In practical terms, if a model does not “see” a brand—because it does not feed the engines correctly—it will simply no longer appear in the suggested choices. Brands that can feed AI with reliable information will see their visibility increase. For fashion the challenge is as much about data accuracy as it is about differentiation: how to avoid appearing as just another pair of jeans, another dress, or another trainer in a sea of generic, AI-generated products?
Another major shift is the move from intuitive creativity to measured creativity. The solutions analysed by Kantar can now predict the effectiveness of content in 15 minutes, by measuring its potential for attention, emotion, attribution and purchase intent. In a fashion sector where the pace of content production has soared, this capability drastically reduces creative risk.
'Treatonomics' and the new visibility tax
The Kantar report confirms a trend already noticeable in retail: the rise of “little treats” as drivers of emotional purchases. 36 percent of consumers say they are willing to go into slight debt to treat themselves. In fashion, this phenomenon is reflected in the rise of limited-edition capsules, premium accessories, and small, accessible pieces with a “luxury feel”.
This 'treatonomics' is a response to the current economic context: persistent inflation, strained budgets and a growing desire for small, compensatory pleasures. For brands, this is a growth lever to be activated. Impulse buying is not disappearing; it is reconfiguring around items with high emotional value that are instantly gratifying and perfectly calibrated for TikTok.
At the same time, the spectacular growth of Retail Media Networks (RMNs) is another key point. Kantar notes that these platforms deliver 1.8 times the performance of classic digital advertising. The fashion sector will be one of the first to be affected. Distribution platforms like Zalando, La Redoute or Amazon are becoming fully-fledged advertising environments. The line between distribution and media is blurring, and the challenge for brands will be to balance immediate performance against a growing dependence on this new visibility tax.
Creators, micro-communities and cultural fragmentation
According to Kantar, 61 percent of marketeers plan to increase their creator budgets in 2026, but only 27 percent of the content actually strengthens brand image. These numbers illustrate the current transition: opportunistic collaboration is dead.

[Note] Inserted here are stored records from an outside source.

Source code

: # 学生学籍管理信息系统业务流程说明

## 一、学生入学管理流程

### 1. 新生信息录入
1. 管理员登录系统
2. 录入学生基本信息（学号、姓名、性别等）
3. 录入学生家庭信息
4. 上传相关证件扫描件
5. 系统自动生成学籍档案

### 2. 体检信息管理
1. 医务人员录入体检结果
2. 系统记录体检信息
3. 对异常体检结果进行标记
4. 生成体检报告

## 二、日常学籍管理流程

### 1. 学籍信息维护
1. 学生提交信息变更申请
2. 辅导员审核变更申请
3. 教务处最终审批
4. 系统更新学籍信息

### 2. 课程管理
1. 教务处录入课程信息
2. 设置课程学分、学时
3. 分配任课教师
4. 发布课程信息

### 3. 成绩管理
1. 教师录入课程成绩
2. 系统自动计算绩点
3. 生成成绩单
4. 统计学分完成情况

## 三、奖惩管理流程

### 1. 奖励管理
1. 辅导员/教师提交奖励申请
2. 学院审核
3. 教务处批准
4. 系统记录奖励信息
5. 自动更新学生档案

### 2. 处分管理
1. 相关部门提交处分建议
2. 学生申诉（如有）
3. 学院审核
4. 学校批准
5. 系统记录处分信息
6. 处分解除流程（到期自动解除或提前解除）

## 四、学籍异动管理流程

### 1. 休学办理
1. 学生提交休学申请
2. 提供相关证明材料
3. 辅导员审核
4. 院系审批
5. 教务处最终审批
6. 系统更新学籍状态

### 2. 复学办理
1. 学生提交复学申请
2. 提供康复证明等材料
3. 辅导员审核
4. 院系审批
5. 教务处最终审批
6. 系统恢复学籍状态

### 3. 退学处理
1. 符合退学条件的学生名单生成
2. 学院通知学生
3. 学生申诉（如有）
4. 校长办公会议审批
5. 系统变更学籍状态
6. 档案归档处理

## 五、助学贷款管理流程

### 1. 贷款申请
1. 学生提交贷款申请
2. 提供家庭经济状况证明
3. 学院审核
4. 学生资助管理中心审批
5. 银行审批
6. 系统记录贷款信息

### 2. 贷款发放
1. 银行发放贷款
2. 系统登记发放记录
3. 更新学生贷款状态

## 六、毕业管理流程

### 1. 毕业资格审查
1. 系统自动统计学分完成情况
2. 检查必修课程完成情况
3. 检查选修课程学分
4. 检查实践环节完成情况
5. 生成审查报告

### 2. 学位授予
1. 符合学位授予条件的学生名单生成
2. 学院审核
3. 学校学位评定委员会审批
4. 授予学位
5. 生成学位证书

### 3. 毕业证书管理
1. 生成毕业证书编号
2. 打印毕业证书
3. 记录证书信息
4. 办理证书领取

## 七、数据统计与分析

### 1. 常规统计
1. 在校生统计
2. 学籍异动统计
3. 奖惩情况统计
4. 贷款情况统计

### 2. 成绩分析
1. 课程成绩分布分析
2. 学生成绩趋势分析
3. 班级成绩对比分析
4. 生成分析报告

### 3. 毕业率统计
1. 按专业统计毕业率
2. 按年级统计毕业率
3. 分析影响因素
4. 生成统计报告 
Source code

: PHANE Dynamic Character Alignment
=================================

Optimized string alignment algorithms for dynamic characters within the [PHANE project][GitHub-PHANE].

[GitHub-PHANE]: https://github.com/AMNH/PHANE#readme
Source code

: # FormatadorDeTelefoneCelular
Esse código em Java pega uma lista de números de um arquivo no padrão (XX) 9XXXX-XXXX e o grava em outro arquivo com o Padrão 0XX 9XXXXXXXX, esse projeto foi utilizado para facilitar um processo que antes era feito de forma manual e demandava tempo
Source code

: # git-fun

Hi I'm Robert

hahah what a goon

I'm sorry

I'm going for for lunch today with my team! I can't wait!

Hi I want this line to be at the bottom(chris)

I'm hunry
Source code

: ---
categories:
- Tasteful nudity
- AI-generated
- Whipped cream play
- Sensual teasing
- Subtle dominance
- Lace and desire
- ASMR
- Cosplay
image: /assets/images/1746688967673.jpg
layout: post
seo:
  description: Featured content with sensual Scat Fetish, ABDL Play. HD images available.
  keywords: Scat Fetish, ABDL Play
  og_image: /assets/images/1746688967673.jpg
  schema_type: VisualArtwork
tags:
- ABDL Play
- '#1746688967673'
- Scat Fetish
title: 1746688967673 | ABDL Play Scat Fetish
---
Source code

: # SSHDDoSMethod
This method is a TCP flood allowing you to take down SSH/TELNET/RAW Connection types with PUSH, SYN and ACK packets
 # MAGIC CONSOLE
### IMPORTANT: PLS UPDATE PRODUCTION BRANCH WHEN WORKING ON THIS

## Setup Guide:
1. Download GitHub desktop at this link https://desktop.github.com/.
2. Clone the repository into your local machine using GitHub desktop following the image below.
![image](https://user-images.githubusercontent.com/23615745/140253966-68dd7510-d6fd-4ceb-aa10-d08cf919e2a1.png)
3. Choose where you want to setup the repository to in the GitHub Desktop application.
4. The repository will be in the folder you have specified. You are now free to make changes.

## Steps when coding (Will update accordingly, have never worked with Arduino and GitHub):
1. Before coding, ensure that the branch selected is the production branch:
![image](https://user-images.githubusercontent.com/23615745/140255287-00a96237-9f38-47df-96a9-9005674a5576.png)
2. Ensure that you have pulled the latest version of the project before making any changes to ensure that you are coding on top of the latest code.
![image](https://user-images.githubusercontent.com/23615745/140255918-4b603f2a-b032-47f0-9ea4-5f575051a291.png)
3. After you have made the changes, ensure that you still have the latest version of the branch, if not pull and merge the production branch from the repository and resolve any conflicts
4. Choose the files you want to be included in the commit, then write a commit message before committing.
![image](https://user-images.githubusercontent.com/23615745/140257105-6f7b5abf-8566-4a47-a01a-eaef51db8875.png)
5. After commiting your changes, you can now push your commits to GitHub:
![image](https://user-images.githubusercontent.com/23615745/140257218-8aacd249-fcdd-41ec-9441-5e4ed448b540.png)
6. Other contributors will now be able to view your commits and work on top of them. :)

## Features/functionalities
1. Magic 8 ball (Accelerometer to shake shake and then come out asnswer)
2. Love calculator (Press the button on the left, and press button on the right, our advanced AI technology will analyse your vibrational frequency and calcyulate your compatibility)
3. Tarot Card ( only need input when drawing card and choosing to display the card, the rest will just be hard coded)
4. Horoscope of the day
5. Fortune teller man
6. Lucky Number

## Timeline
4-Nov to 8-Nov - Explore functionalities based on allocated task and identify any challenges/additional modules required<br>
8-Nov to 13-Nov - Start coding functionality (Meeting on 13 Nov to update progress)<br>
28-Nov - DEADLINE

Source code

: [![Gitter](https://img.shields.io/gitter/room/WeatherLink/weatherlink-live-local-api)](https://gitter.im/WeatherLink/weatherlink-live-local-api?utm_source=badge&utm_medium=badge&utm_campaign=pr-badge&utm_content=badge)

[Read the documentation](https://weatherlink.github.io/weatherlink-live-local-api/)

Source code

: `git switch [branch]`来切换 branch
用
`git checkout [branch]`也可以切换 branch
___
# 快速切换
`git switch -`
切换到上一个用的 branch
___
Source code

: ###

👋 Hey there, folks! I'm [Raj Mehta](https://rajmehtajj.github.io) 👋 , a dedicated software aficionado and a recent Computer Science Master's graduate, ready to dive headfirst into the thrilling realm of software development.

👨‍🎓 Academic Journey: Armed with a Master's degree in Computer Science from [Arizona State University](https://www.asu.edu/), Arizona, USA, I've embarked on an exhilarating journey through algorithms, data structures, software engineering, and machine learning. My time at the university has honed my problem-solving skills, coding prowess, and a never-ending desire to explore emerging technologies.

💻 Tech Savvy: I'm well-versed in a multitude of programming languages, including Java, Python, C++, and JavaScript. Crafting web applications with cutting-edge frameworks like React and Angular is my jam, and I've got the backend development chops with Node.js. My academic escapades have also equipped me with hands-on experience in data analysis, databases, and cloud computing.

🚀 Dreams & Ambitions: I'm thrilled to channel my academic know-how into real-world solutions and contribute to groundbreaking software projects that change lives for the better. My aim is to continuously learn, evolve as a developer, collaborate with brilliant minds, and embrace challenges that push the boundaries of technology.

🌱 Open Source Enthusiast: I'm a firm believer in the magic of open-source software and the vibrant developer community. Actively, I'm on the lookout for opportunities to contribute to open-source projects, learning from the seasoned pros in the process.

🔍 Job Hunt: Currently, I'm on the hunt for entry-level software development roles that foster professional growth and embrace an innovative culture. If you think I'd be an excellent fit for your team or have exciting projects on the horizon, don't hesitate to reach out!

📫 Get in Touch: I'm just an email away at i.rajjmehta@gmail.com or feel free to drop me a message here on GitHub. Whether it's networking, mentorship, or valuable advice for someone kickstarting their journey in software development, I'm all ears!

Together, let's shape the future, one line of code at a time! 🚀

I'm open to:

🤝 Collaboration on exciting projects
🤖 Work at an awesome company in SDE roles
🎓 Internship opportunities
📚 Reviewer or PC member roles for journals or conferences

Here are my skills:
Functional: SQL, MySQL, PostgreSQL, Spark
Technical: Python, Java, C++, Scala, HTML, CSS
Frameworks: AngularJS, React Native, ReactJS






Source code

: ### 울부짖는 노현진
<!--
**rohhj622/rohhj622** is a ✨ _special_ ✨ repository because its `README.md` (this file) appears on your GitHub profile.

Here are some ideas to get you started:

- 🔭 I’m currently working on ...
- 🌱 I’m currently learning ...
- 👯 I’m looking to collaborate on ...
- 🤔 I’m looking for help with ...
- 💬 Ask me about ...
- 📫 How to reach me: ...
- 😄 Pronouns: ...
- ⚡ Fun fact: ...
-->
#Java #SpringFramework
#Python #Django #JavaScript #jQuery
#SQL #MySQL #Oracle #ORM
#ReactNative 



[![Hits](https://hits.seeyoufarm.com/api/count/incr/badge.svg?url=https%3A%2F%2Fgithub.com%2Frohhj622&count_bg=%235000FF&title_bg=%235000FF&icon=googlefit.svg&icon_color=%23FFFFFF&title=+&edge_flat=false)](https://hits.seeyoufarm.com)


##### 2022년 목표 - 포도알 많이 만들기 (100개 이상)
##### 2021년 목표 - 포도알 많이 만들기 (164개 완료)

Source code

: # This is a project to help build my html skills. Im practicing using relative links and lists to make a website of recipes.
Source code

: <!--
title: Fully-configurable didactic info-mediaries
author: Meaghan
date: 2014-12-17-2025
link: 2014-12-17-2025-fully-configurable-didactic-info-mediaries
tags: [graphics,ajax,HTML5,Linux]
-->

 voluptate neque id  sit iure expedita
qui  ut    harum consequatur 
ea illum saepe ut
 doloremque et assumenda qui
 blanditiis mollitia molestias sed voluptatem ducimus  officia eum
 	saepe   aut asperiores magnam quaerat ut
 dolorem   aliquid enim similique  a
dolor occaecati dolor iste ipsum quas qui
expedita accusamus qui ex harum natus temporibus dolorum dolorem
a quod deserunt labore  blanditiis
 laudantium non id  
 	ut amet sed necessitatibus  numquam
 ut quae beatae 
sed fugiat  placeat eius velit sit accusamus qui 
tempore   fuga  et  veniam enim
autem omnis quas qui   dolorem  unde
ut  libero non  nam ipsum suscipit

In fashion, this means building long-term relationships with creators who share the brand’s DNA and accepting that the narrative is not entirely controlled. Investment is shifting towards smaller but more engaged communities (trainer Discords, denim forums, vintage niches). The report highlights that these micro-communities generate a 40 percent trust level, equivalent to that of a friend—a rare figure in a market saturated with messages.
Industry must choose: be useful, clear, relevant… or be ignored
All trends are converging on a single point: 2026 will not be a year of transition, but a year of selection.
Brands that can structure their data, speak to AI as well as customers, and produce measurable creativity will gain a decisive advantage. They must also invest in the right environments, such as retail media, creators and micro-communities, while offering a simple, fast and intuitive experience. The rest will lose all commercial visibility—often without even realising it.
Fashion is clearly entering a cycle where desirability is no longer determined solely by the product, the image or the street, but by the invisible infrastructure that connects a brand to its consumer. In this new equation, data, AI and creators are becoming the new pillars of fashion competitiveness.
This article was translated to English using an AI tool.